-- MATERIAL SHOWN follows --
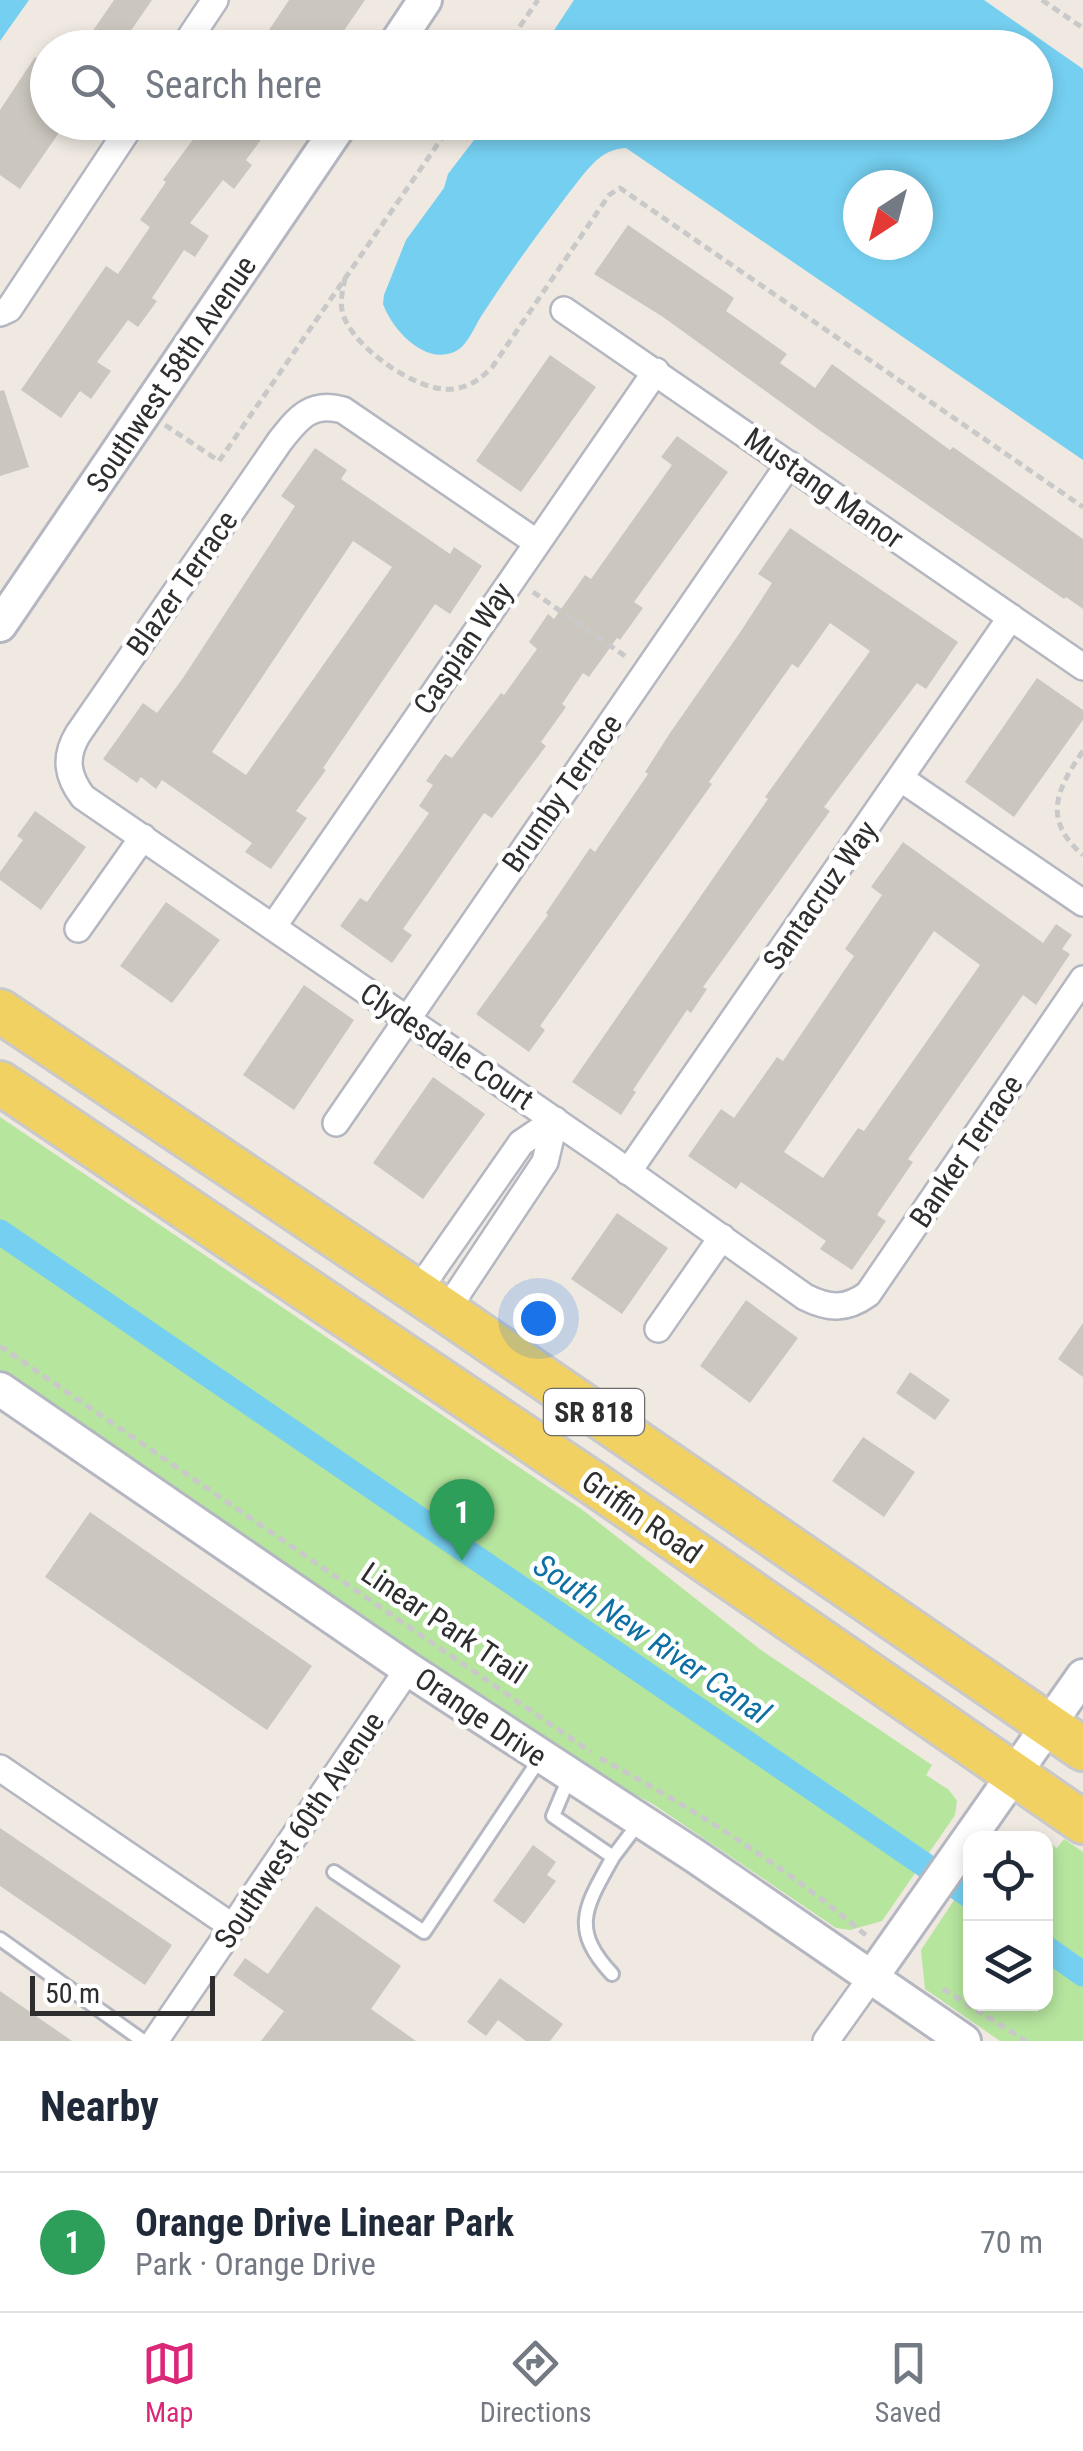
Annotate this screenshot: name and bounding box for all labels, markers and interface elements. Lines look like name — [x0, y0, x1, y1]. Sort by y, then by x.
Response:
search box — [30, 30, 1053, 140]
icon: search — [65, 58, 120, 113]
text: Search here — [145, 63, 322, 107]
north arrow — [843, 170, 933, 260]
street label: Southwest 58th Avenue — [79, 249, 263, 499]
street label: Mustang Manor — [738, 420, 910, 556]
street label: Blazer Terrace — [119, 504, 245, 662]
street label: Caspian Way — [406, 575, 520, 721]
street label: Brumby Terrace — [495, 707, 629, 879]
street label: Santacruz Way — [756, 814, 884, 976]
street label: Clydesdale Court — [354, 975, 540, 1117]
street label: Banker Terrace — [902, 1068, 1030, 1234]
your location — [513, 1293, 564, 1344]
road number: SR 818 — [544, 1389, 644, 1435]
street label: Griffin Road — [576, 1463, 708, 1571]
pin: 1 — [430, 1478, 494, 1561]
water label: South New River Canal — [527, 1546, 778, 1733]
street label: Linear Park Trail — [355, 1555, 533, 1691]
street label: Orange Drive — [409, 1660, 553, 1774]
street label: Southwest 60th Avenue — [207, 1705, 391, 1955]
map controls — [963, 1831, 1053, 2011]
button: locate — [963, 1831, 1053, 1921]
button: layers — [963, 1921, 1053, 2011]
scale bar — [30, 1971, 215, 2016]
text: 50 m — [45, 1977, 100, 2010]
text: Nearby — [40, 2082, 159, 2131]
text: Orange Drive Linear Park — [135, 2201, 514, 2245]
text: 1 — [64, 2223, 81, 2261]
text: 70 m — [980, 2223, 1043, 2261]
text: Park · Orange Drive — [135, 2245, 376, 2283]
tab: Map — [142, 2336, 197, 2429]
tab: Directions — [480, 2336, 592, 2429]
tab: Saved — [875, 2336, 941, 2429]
-- MATERIAL SHOWN concluded --
Set down the data exactly as it appears, without any images.

> _EXERCISE OUTPUT_:
Annotate this screenshot: name and bounding box for all labels, markers and interface elements. Lines look like name — [x0, y0, x1, y1]. Sort by y, then by x.
Response:
search box — [30, 30, 1053, 140]
icon: search — [65, 58, 120, 113]
text: Search here — [145, 63, 322, 107]
north arrow — [843, 170, 933, 260]
street label: Southwest 58th Avenue — [79, 249, 263, 499]
street label: Mustang Manor — [738, 420, 910, 556]
street label: Blazer Terrace — [119, 504, 245, 662]
street label: Caspian Way — [406, 575, 520, 721]
street label: Brumby Terrace — [495, 707, 629, 879]
street label: Santacruz Way — [756, 814, 884, 976]
street label: Clydesdale Court — [354, 975, 540, 1117]
street label: Banker Terrace — [902, 1068, 1030, 1234]
your location — [513, 1293, 564, 1344]
road number: SR 818 — [544, 1389, 644, 1435]
street label: Griffin Road — [576, 1463, 708, 1571]
pin: 1 — [430, 1478, 494, 1561]
water label: South New River Canal — [527, 1546, 778, 1733]
street label: Linear Park Trail — [355, 1555, 533, 1691]
street label: Orange Drive — [409, 1660, 553, 1774]
street label: Southwest 60th Avenue — [207, 1705, 391, 1955]
map controls — [963, 1831, 1053, 2011]
button: locate — [963, 1831, 1053, 1921]
button: layers — [963, 1921, 1053, 2011]
scale bar — [30, 1971, 215, 2016]
text: 50 m — [45, 1977, 100, 2010]
text: Nearby — [40, 2082, 159, 2131]
text: Orange Drive Linear Park — [135, 2201, 514, 2245]
text: 1 — [64, 2223, 81, 2261]
text: 70 m — [980, 2223, 1043, 2261]
text: Park · Orange Drive — [135, 2245, 376, 2283]
tab: Map — [142, 2336, 197, 2429]
tab: Directions — [480, 2336, 592, 2429]
tab: Saved — [875, 2336, 941, 2429]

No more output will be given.